▶ [Prompt 1]: According to the project track page, on at least how many pages must the results be scored?
▶ [Prompt 2]: List every path requested in the sample log lines quoted on the project track page.

Carnegie Mellon University
Data Privacy Course
Project Track 5: Identifiability of IP Addresses
In Lecture 8 and Lab 8, you learned how to do what I term in the RosterFinder work
as "filtered searches" on the web.
These kinds of searches are necessary when the the keyword strings used for
web searching retrieves a large number of false positives. There are typically
so many unwanted web pages that humans would waste too much time reviewing
the retrieved pages by hand, yet there are no refined search strings that yield
the desired pages only.
In order to locate the pages sought, we write a simple program that filters the
retrieved web pages, thereby identifying the desired pages. In lecture 8, we looked at
RosterFinder, which used filter searching as way to find on-line webpages listing
names of people. In this project track, you will write filter searches to gather
other information about IP addresses.
Assignment 1
The first assignment you must complete if you want to work in this track
is to perform a filtered search on publicly available weblogs.
If you perform a
Google search using robots.txt get and you will see lots of web pages,
many about how to write robots.txt files, but among them will be actual
web logs as well. An example of a weblog appears at
https://www.ursaoutdoors.com/logs/access.log.
Below are the first few lines of the log.
216.39.48.161 - - [18/Oct/2003:11:54:26 -0700] "GET /robots.txt HTTP/1.1" 404 347 "-" "Scooter/3.2"
216.39.48.161 - - [18/Oct/2003:11:54:29 -0700] "GET /logs/ HTTP/1.1" 200 1367 "-" "Scooter/3.2"
152.163.253.69 - - [18/Oct/2003:18:49:33 -0700] "GET /rainforestgentle2.html HTTP/1.0" 404 343 "https://www.google.com/search?q=free+brids+or+quaker+hl=en&lr=&ie=UTF-8&start=10&sa=N" "Mozilla/4.0 (compatible; MSIE 6.0; AOL 9.0; Windows NT 5.1; Hotbar 4.3.5.0)"
The first line informs us that the machine whose IP address was 216.39.48.161 visited
this site on October 18, 2003.
In this assignment, you will uncover on-line weblogs.
Below is an overview of steps.
- Perform a manual Google search on robots.txt get and examine the
retrieved pages. Pay particular attention to the webpages that are actual weblogs.
Based on your examination, design an algorithm that will detect which of the
retrieved web pages are weblogs and which are not.
- Implement your algorithm from step 1 above. Score the results on at least 120 pages.
You will have to manually examine each of these pages to confirm whether your program
was correct. Record the results. Examine what kinds of errors your program tends to
make.

Data records
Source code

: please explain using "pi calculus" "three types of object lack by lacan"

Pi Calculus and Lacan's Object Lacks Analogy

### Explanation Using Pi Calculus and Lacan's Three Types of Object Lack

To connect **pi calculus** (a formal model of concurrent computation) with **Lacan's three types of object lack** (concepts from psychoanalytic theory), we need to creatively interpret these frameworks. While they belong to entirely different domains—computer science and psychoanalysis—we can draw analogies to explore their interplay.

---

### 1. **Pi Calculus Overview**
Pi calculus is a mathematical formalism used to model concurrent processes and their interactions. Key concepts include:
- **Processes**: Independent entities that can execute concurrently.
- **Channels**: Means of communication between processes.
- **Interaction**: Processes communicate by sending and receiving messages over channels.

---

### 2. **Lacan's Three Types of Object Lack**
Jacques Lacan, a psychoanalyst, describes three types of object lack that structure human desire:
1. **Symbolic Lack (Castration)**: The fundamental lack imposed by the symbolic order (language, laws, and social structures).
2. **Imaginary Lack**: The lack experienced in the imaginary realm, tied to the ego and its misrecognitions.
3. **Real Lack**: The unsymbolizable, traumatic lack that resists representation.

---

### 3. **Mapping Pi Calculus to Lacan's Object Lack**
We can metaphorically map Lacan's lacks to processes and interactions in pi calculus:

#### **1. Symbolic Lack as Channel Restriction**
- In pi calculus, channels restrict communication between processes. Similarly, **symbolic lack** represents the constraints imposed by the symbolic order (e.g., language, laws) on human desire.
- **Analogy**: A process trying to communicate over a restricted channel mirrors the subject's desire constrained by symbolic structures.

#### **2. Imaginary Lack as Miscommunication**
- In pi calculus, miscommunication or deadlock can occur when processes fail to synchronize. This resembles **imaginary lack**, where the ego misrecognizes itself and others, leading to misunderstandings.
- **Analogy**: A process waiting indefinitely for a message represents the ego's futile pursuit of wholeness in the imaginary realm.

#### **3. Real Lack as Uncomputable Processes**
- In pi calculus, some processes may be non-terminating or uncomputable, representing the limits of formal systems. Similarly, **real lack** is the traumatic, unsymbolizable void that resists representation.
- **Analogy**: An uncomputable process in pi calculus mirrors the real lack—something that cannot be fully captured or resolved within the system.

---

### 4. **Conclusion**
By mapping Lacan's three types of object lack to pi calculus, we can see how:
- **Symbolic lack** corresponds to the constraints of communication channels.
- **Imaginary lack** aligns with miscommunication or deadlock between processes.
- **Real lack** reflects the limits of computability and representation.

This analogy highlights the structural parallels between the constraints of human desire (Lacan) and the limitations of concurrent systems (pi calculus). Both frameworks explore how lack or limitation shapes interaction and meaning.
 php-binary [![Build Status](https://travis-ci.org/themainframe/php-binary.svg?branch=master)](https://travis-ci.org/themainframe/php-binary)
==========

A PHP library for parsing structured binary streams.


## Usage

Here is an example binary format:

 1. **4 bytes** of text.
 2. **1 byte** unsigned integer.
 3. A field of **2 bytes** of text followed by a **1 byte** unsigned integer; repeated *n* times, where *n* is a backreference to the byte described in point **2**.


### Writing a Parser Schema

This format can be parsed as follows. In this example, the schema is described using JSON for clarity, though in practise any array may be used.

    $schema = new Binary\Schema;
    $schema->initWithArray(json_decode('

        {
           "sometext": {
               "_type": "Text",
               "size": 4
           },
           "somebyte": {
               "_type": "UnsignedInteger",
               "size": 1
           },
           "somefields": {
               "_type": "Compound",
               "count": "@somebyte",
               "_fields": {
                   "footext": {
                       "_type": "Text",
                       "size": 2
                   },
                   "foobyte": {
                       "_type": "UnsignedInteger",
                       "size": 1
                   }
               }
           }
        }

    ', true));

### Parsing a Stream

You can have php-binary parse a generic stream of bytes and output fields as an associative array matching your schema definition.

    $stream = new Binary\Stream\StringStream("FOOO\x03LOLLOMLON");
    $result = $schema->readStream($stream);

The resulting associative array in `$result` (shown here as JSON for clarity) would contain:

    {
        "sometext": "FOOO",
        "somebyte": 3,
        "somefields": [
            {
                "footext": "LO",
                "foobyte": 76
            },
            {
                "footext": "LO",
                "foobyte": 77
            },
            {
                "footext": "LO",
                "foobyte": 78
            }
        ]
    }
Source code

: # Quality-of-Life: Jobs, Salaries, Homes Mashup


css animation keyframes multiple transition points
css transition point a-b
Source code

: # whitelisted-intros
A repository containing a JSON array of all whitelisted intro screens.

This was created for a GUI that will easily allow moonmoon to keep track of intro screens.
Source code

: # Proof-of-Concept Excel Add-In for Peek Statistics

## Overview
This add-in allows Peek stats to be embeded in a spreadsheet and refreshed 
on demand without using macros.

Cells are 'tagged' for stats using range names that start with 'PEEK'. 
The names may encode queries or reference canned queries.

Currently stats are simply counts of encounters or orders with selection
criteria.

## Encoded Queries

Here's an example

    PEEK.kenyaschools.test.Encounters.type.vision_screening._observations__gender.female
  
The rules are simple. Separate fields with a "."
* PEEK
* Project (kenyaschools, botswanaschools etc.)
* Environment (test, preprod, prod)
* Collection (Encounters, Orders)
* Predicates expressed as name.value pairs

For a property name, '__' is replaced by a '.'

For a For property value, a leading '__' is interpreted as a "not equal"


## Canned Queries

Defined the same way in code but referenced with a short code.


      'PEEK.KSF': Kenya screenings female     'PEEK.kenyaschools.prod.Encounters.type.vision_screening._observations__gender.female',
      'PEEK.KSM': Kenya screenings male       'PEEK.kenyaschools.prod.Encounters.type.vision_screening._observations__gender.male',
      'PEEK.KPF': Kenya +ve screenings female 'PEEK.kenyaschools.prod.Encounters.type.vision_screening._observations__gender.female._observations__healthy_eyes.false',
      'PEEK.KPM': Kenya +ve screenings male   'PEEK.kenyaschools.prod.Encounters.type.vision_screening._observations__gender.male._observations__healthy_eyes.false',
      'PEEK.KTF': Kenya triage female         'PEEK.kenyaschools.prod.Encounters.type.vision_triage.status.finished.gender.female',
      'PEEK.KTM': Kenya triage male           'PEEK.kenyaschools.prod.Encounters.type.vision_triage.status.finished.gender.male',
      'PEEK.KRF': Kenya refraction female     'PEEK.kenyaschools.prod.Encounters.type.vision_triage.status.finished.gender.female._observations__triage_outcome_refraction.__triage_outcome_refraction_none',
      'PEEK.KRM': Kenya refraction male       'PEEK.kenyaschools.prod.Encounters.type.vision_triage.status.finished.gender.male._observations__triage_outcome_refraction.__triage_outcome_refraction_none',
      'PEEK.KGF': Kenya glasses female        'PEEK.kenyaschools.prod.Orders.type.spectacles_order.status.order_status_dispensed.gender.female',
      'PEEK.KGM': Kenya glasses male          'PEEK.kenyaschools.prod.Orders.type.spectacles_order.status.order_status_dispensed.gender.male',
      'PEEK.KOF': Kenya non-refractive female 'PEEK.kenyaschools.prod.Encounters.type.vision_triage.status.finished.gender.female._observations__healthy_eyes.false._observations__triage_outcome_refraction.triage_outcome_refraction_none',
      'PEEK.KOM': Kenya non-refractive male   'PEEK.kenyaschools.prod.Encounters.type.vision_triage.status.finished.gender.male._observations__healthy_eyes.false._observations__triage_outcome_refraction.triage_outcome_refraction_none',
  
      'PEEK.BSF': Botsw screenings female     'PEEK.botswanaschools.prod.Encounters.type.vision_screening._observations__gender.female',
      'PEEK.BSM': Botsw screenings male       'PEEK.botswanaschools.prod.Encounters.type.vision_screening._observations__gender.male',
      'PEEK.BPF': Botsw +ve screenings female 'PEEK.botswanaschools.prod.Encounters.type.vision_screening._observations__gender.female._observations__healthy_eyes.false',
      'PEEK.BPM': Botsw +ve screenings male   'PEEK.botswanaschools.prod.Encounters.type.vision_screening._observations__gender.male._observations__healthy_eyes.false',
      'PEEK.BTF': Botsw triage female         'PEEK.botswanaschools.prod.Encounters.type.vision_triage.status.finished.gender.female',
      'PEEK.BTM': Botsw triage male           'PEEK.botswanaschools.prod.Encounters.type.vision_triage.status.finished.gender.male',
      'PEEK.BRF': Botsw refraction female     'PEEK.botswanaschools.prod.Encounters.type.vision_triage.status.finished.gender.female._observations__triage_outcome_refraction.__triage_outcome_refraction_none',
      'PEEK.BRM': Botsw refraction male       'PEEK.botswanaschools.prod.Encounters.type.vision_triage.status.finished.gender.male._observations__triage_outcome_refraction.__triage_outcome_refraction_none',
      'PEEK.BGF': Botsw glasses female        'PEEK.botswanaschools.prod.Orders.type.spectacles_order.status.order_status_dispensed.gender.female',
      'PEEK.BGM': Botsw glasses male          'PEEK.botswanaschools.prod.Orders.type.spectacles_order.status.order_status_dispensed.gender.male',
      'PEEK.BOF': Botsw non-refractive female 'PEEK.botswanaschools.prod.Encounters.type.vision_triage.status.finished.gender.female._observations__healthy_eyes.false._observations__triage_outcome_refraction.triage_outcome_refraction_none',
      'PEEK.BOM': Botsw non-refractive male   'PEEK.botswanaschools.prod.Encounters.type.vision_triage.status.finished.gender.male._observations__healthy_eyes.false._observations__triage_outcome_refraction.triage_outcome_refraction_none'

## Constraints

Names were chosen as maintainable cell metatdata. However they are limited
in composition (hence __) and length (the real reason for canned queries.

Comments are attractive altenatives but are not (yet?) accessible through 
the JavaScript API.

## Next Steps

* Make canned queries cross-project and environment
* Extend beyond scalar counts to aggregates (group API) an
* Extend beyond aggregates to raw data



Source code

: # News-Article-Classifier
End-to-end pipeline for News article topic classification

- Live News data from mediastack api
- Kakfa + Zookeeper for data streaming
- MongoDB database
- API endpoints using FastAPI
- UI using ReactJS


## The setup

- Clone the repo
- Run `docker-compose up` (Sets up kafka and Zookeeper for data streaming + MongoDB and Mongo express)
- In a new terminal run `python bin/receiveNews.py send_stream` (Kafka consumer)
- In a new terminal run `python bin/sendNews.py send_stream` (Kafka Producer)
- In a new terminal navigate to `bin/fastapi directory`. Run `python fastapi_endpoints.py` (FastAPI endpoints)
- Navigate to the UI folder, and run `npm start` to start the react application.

▶ [Answer 1]: At least 120 pages.

▶ [Answer 2]: /robots.txt, /logs/, /rainforestgentle2.html